Y así, pasamos años y años tratando de “repararnos”. Corrigiendo lo que sentimos. Pulimos la emoción, escondimos la intensidad, disfrazamos la diferencia con máscaras que nos protegieran de la mirada del mundo.
Pero hay un momento en el camino —a veces silencioso, a veces desgarrador— en el que comprendemos que el alma no necesita ser reparada. No porque no haya dolor, sino porque ese dolor no es el síntoma de una avería, sino de una historia. De un trayecto. De una manera única de habitar la vida.
El alma no es una máquina. No se arregla ni se mejora. El alma se reconoce. Y reconocerla significa detenerse. Mirarla sin juicio. Reconocer su forma singular de percibir, de sentir, de crear vínculos, de buscar sentido. Su conjunción indisoluble, innata y brillante. Reconocer el alma significa validar los silencios, las contradicciones, las heridas que aún arden, las emociones que no responden a la lógica. Reconocer el alma, es decir: “no estoy rota. Estoy viva.”
Es comprender que muchas veces lo que nos duele no nace de dentro, sino de haber vivido demasiado tiempo en un entorno que no entendía nuestra sensibilidad, nuestra intensidad o nuestra necesidad de profundidad.
Por todo esto, sanar no supone volver a ser quien eras antes. Sanar es, por fin, poder ser quién has sido siempre. A pesar de tu historia, a pesar de tus heridas… tu esencia.
Por eso, cuando acompaño procesos, no lo hago desde la idea de “arreglar” a nadie.
No creo en los modelos que nos clasifican, simplifican o adaptan a lo que se espera.
Creo en la escucha profunda, en el permiso para ser, en la espiritualidad que no impone respuestas, sino que acompaña el silencio.
Por eso decido trabajar con mujeres que sienten diferente. Con profundidad. Que se han sentido muchas veces fuera de lugar, sin entender qué les estaba pasando.

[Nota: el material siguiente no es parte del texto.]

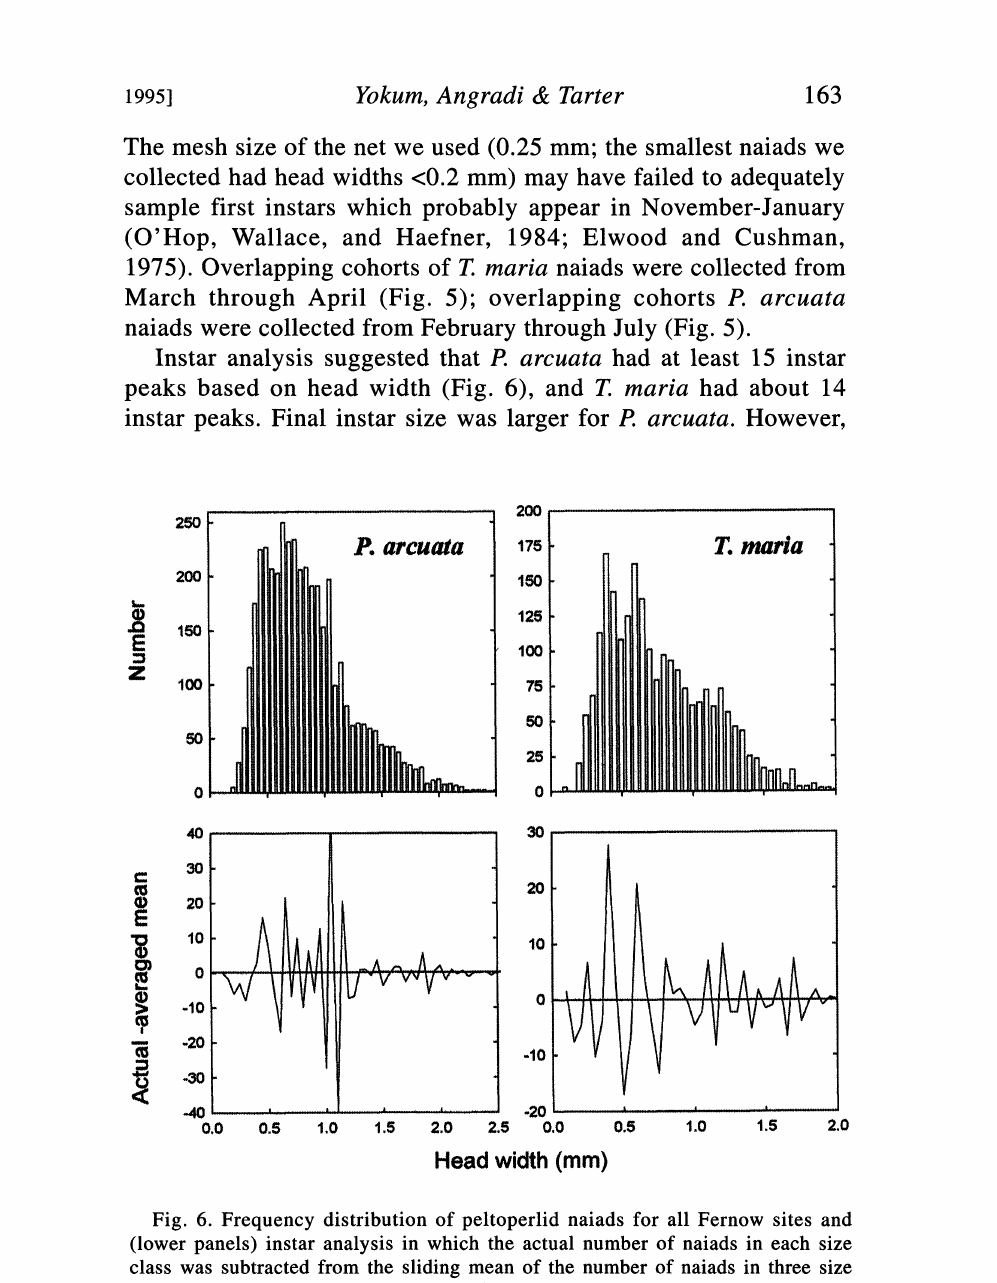
Fig. 6. Frequency distribution of peltoperlid naiads for all Fernow sites and (lower panels) instar analysis in which the actual number of naiads in each size class was subtracted from the sliding mean of the number of naiads in three size classes (mean of the size class in question and the next smallest and next largest size class). Positive peaks are putative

Con mujeres neurodivergentes, intensas, sensibles, fuertes.
Y desde ahí, abrimos un espacio donde no hay que demostrar nada, ni arreglar nada, ni ocultarse. Todo lo contrario. Mostrar, ofrecer, validar. RECONOCER. Y desde ese nuevo y pleno lugar recobrar el sentido, resignificar la vida, y existir desde la verdad, la aceptación y el placer.
Porque tu alma ya tiene lo que necesita. Solo necesita que tú la veas.